Jan beefde als een riet.
- Uw leêr, uw leêr? - herhaalde Katrien met eene verwondering, gemengd met schrik. Zij wilde naar den rol loopen...
- Morgen, morgen! - smeekte Jan; doch de vrouw, die zulk gedrag zonderling vond, die meende dat het Jan's plicht was met blijdschap binnen te stormen en te roepen: ‘Zie, zie, wat goeden koop ik heb gedaan!’ viel verwonderd uit:
- Wat is dat voor eenen morgen, jongen? morgen! maar ik wil het leêr heden zien! Hebt ge u misschien laten bedodden? Hebben zij u stieren-in plaats van kalfsleêr in de handen gestopt? Is het met vitriool gevet en weet ge reeds vooraf, dat het bij het eerste gebruik zal springen? Zeg, zeg, man, wat is er? - En terwijl sloop ze allengskens, allengskens dichter bij den rol.

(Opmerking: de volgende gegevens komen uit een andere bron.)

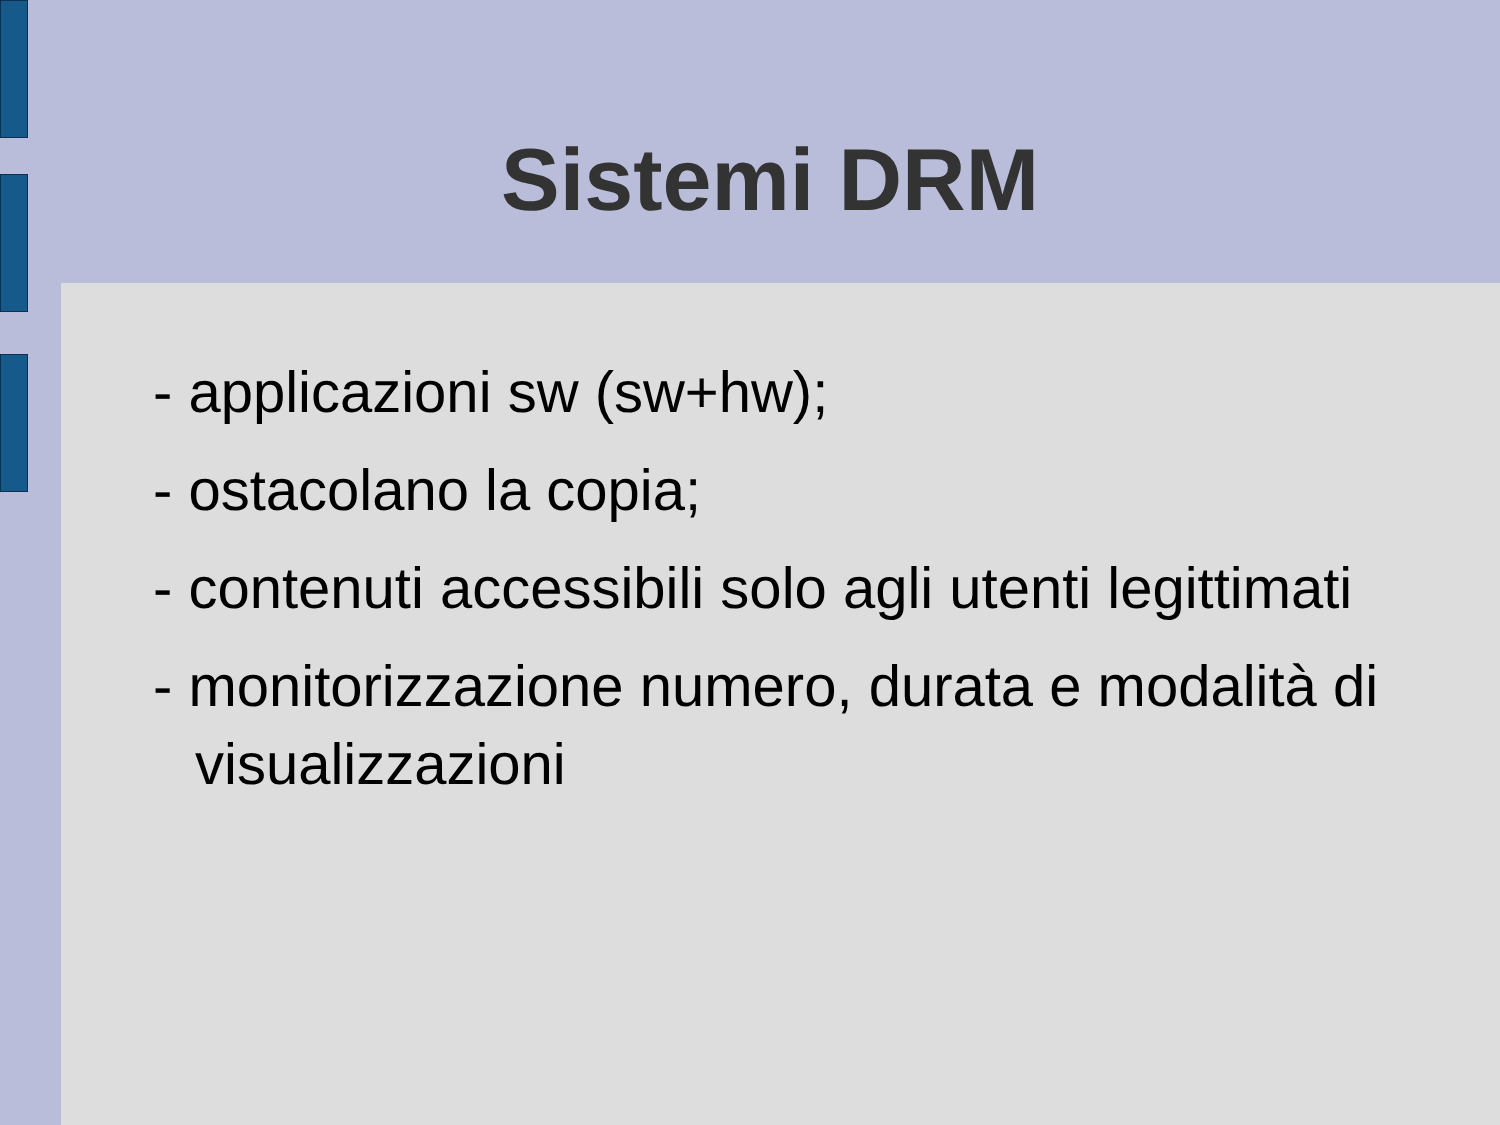Sistemi DRM
- applicazioni sw (sw+hw);
- ostacolano la copia;
- contenuti accessibili solo agli utenti legittimati
- monitorizzazione numero, durata e modalità di visualizzazioni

Jan, die, om den orkaan af te weren, het uiterste pogen wilde, riep nu uit:
- Ha! ik heb slechts hazard gedaan, wijf! Ik heb ongelooflijke dingen voor mijn geld gekocht, en 't is een leêrken dat ge nog nooit gezien hebt, en daar ge morgen, met den klaren dag, zult stom voor staan.
Zoo! dat is braaf, jongen! - en zij kwam haren Jan met fierheid nader en gaf hem vriendelijk de hand. - Mijne spaarpenningen hebben dan toch vrucht gedragen. 't Is goed, jongen, zeer goed; en hoeveel hebt gij besteed?
- Hoe veel? - riep Jan onthutst, - hoeveel? Wel, wat hebt ge mij dan weer medegegeven?
- Ja maar, wat hebt gij van die som verteerd?
- Omstreeks een veertig frank.
- Van verteerd?... Omstreeks de veertig frank van verteerd?...
- Ik wil zeggen besteed. - En daarmede poogde Jan zijne misgreep goed te maken; maar die woorden kwamen er zoo bedeesd, zoo onzeker, zoo flauw uit, dat de vrouw er van ontstelde.
De argwaan greep de ongelukkige in het hart. Zij bleef in hare gedachten niet ver van de waarheid, en zich eensklaps uit de handen van haren Jan, die haar wilde omhelzen, losrukkende, wierp zij zich als razend op den rol......
Welke ontzetting!... zij sloeg, wel zes stappen achterwaarts, op eenen stoel neder... Dan, na heuren man eene lange wijl bezien te hebben, zonder te kunnen spreken, schoot zij op eenmaal recht, hief de ongelukkige schilderij in de hoogte, en haar toen naar het hoofd heurs mans werpende, riep zij:
- Daar, daar deugeniet!
Jan meende het aldus te ontkomen en poogde stilletjes langs de steektrap naar boven te sluipen; doch Katrien, wier bloed allengs aan 't gisten kwam, greep hem bij de korte slippen van zijnen pet-en-l'air, en rukte hem achterwaarts terug de kamer in.
Onwillekeurig en bedeesd, greep Jan naar het tafereel; zijne vrouw, hem hevig schuddende, bulderde met razernij uit:
- Mijn geld, mijn geld! zeg ik, deugeniet!